THE INPUT:
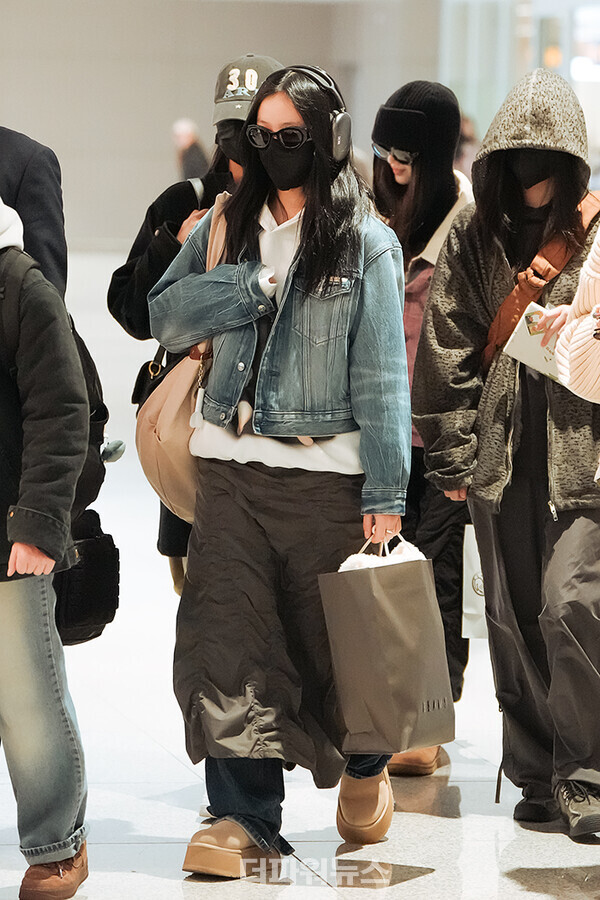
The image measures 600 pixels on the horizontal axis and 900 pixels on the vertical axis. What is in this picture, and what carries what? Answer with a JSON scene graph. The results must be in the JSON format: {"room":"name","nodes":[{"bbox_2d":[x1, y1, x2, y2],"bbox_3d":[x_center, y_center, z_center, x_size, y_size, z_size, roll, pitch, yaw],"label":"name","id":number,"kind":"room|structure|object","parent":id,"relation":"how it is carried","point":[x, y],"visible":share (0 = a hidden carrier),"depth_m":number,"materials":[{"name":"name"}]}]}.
{"room":"lobby","nodes":[
{"label":"lobby","id":0,"kind":"room"},
{"bbox_2d":[0,0,450,248],"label":"wall","id":1,"kind":"structure","parent":0,"point":[172,110],"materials":[{"name":"grey paint"}]},
{"bbox_2d":[0,242,599,899],"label":"floor","id":2,"kind":"structure","parent":0,"point":[413,886],"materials":[{"name":"stone"}]},
{"bbox_2d":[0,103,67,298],"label":"person","id":3,"kind":"object","parent":2,"relation":"on","point":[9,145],"visible":0.45,"depth_m":9.83},
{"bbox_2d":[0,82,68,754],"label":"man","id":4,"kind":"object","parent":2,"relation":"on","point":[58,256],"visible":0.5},
{"bbox_2d":[0,181,91,899],"bbox_3d":[-0.767,0.082,8.460,0.713,1.712,0.696,0,5,-10],"label":"person","id":5,"kind":"object","parent":2,"relation":"on","point":[34,712],"visible":0.99,"depth_m":8.35},
{"bbox_2d":[0,256,121,643],"bbox_3d":[-0.631,-0.002,8.705,0.514,0.772,0.613,0,5,-10],"label":"backpack","id":6,"kind":"object","parent":5,"relation":"attached to","point":[118,604],"visible":0.29,"depth_m":8.61,"materials":[{"name":"black fabric"}]},
{"bbox_2d":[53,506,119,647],"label":"black bag","id":7,"kind":"object","parent":5,"relation":"hanging from","point":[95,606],"visible":0.61,"depth_m":8.71,"materials":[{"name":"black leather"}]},
{"bbox_2d":[171,117,209,183],"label":"person","id":8,"kind":"object","parent":2,"relation":"on","point":[186,132],"visible":0.38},
{"bbox_2d":[105,56,282,594],"bbox_3d":[-0.166,-0.113,10.563,0.608,1.743,0.668,0,5,-10],"label":"person","id":9,"kind":"object","parent":2,"relation":"on","point":[137,268],"visible":0.22,"depth_m":10.45},
{"bbox_2d":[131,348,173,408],"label":"black handbag","id":10,"kind":"object","parent":9,"relation":"hanging from","point":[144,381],"visible":0.28,"depth_m":10.22,"materials":[{"name":"black leather"}]},
{"bbox_2d":[149,67,416,878],"bbox_3d":[-0.020,0.057,9.036,0.574,1.714,0.731,0,5,-10],"label":"woman","id":11,"kind":"object","parent":2,"relation":"on","point":[303,236],"visible":0.95,"depth_m":8.90},
{"bbox_2d":[136,189,232,524],"bbox_3d":[-0.218,-0.189,9.277,0.278,0.694,0.415,0,5,-10],"label":"shoulder bag","id":12,"kind":"object","parent":11,"relation":"hanging from","point":[168,483],"visible":0.39,"depth_m":9.17,"materials":[{"name":"beige leather"}]},
{"bbox_2d":[275,67,353,162],"bbox_3d":[-0.005,-0.729,9.012,0.227,0.204,0.249,0,5,-10],"label":"headphones","id":13,"kind":"object","parent":11,"relation":"on","point":[345,129],"visible":0.62,"depth_m":8.95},
{"bbox_2d":[317,531,455,761],"bbox_3d":[0.188,0.416,8.914,0.265,0.508,0.287,0,5,-10],"label":"paper bag","id":14,"kind":"object","parent":11,"relation":"in","point":[401,626],"visible":0.97,"depth_m":8.83,"materials":[{"name":"grey paper"}]},
{"bbox_2d":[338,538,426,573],"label":"white cloth","id":15,"kind":"object","parent":14,"relation":"in","point":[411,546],"visible":0.16,"depth_m":8.57,"materials":[{"name":"white fabric"}]},
{"bbox_2d":[370,79,475,778],"bbox_3d":[0.303,-0.041,10.380,0.512,1.690,0.748,0,5,-10],"label":"woman","id":16,"kind":"object","parent":2,"relation":"on","point":[385,166],"visible":0.4,"depth_m":10.27},
{"bbox_2d":[461,521,488,637],"bbox_3d":[0.525,0.308,10.245,0.255,0.397,0.118,1,5,1],"label":"shopping bag","id":17,"kind":"object","parent":16,"relation":"in","point":[471,610],"visible":0.2,"depth_m":10.21,"materials":[{"name":"white paper"}]},
{"bbox_2d":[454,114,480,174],"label":"person","id":18,"kind":"object","parent":2,"relation":"on","point":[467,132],"visible":0.18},
{"bbox_2d":[410,67,599,842],"bbox_3d":[0.585,-0.022,9.564,0.631,1.762,0.671,0,5,-10],"label":"person","id":19,"kind":"object","parent":2,"relation":"on","point":[467,249],"visible":0.91,"depth_m":9.45},
{"bbox_2d":[501,302,564,379],"bbox_3d":[0.589,-0.213,9.157,0.270,0.124,0.242,-4,7,-42],"label":"booklet","id":20,"kind":"object","parent":19,"relation":"in","point":[523,342],"visible":0.5,"depth_m":9.12,"materials":[{"name":"white paper"}]},
{"bbox_2d":[481,189,599,368],"bbox_3d":[0.630,-0.354,9.581,0.325,0.453,0.366,0,5,-10],"label":"crossbody bag","id":21,"kind":"object","parent":19,"relation":"on","point":[508,321],"visible":0.38,"depth_m":9.54,"materials":[{"name":"brown leather"}]},
{"bbox_2d":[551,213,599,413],"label":"person","id":22,"kind":"object","parent":2,"relation":"on","point":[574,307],"visible":0.95,"depth_m":8.44},
{"bbox_2d":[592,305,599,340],"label":"phone","id":23,"kind":"object","parent":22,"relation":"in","point":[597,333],"visible":0.89,"depth_m":8.22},
{"bbox_2d":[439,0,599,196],"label":"glass wall","id":24,"kind":"structure","parent":0,"point":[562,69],"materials":[{"name":"glass"}]}
]}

REQUIREMENT:
Every line above needs to be written out again as it stands. Pictures do not belong in the copy.

COMPLETED TASK:
The image measures 600 pixels on the horizontal axis and 900 pixels on the vertical axis. What is in this picture, and what carries what? Answer with a JSON scene graph. The results must be in the JSON format: {"room":"name","nodes":[{"bbox_2d":[x1, y1, x2, y2],"bbox_3d":[x_center, y_center, z_center, x_size, y_size, z_size, roll, pitch, yaw],"label":"name","id":number,"kind":"room|structure|object","parent":id,"relation":"how it is carried","point":[x, y],"visible":share (0 = a hidden carrier),"depth_m":number,"materials":[{"name":"name"}]}]}.
{"room":"lobby","nodes":[
{"label":"lobby","id":0,"kind":"room"},
{"bbox_2d":[0,0,450,248],"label":"wall","id":1,"kind":"structure","parent":0,"point":[172,110],"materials":[{"name":"grey paint"}]},
{"bbox_2d":[0,242,599,899],"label":"floor","id":2,"kind":"structure","parent":0,"point":[413,886],"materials":[{"name":"stone"}]},
{"bbox_2d":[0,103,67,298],"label":"person","id":3,"kind":"object","parent":2,"relation":"on","point":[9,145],"visible":0.45,"depth_m":9.83},
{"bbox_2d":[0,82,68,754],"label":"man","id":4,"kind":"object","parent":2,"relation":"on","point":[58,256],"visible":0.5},
{"bbox_2d":[0,181,91,899],"bbox_3d":[-0.767,0.082,8.460,0.713,1.712,0.696,0,5,-10],"label":"person","id":5,"kind":"object","parent":2,"relation":"on","point":[34,712],"visible":0.99,"depth_m":8.35},
{"bbox_2d":[0,256,121,643],"bbox_3d":[-0.631,-0.002,8.705,0.514,0.772,0.613,0,5,-10],"label":"backpack","id":6,"kind":"object","parent":5,"relation":"attached to","point":[118,604],"visible":0.29,"depth_m":8.61,"materials":[{"name":"black fabric"}]},
{"bbox_2d":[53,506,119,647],"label":"black bag","id":7,"kind":"object","parent":5,"relation":"hanging from","point":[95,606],"visible":0.61,"depth_m":8.71,"materials":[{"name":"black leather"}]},
{"bbox_2d":[171,117,209,183],"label":"person","id":8,"kind":"object","parent":2,"relation":"on","point":[186,132],"visible":0.38},
{"bbox_2d":[105,56,282,594],"bbox_3d":[-0.166,-0.113,10.563,0.608,1.743,0.668,0,5,-10],"label":"person","id":9,"kind":"object","parent":2,"relation":"on","point":[137,268],"visible":0.22,"depth_m":10.45},
{"bbox_2d":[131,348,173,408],"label":"black handbag","id":10,"kind":"object","parent":9,"relation":"hanging from","point":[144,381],"visible":0.28,"depth_m":10.22,"materials":[{"name":"black leather"}]},
{"bbox_2d":[149,67,416,878],"bbox_3d":[-0.020,0.057,9.036,0.574,1.714,0.731,0,5,-10],"label":"woman","id":11,"kind":"object","parent":2,"relation":"on","point":[303,236],"visible":0.95,"depth_m":8.90},
{"bbox_2d":[136,189,232,524],"bbox_3d":[-0.218,-0.189,9.277,0.278,0.694,0.415,0,5,-10],"label":"shoulder bag","id":12,"kind":"object","parent":11,"relation":"hanging from","point":[168,483],"visible":0.39,"depth_m":9.17,"materials":[{"name":"beige leather"}]},
{"bbox_2d":[275,67,353,162],"bbox_3d":[-0.005,-0.729,9.012,0.227,0.204,0.249,0,5,-10],"label":"headphones","id":13,"kind":"object","parent":11,"relation":"on","point":[345,129],"visible":0.62,"depth_m":8.95},
{"bbox_2d":[317,531,455,761],"bbox_3d":[0.188,0.416,8.914,0.265,0.508,0.287,0,5,-10],"label":"paper bag","id":14,"kind":"object","parent":11,"relation":"in","point":[401,626],"visible":0.97,"depth_m":8.83,"materials":[{"name":"grey paper"}]},
{"bbox_2d":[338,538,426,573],"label":"white cloth","id":15,"kind":"object","parent":14,"relation":"in","point":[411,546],"visible":0.16,"depth_m":8.57,"materials":[{"name":"white fabric"}]},
{"bbox_2d":[370,79,475,778],"bbox_3d":[0.303,-0.041,10.380,0.512,1.690,0.748,0,5,-10],"label":"woman","id":16,"kind":"object","parent":2,"relation":"on","point":[385,166],"visible":0.4,"depth_m":10.27},
{"bbox_2d":[461,521,488,637],"bbox_3d":[0.525,0.308,10.245,0.255,0.397,0.118,1,5,1],"label":"shopping bag","id":17,"kind":"object","parent":16,"relation":"in","point":[471,610],"visible":0.2,"depth_m":10.21,"materials":[{"name":"white paper"}]},
{"bbox_2d":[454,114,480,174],"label":"person","id":18,"kind":"object","parent":2,"relation":"on","point":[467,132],"visible":0.18},
{"bbox_2d":[410,67,599,842],"bbox_3d":[0.585,-0.022,9.564,0.631,1.762,0.671,0,5,-10],"label":"person","id":19,"kind":"object","parent":2,"relation":"on","point":[467,249],"visible":0.91,"depth_m":9.45},
{"bbox_2d":[501,302,564,379],"bbox_3d":[0.589,-0.213,9.157,0.270,0.124,0.242,-4,7,-42],"label":"booklet","id":20,"kind":"object","parent":19,"relation":"in","point":[523,342],"visible":0.5,"depth_m":9.12,"materials":[{"name":"white paper"}]},
{"bbox_2d":[481,189,599,368],"bbox_3d":[0.630,-0.354,9.581,0.325,0.453,0.366,0,5,-10],"label":"crossbody bag","id":21,"kind":"object","parent":19,"relation":"on","point":[508,321],"visible":0.38,"depth_m":9.54,"materials":[{"name":"brown leather"}]},
{"bbox_2d":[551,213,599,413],"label":"person","id":22,"kind":"object","parent":2,"relation":"on","point":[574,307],"visible":0.95,"depth_m":8.44},
{"bbox_2d":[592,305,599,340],"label":"phone","id":23,"kind":"object","parent":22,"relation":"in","point":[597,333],"visible":0.89,"depth_m":8.22},
{"bbox_2d":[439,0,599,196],"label":"glass wall","id":24,"kind":"structure","parent":0,"point":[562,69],"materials":[{"name":"glass"}]}
]}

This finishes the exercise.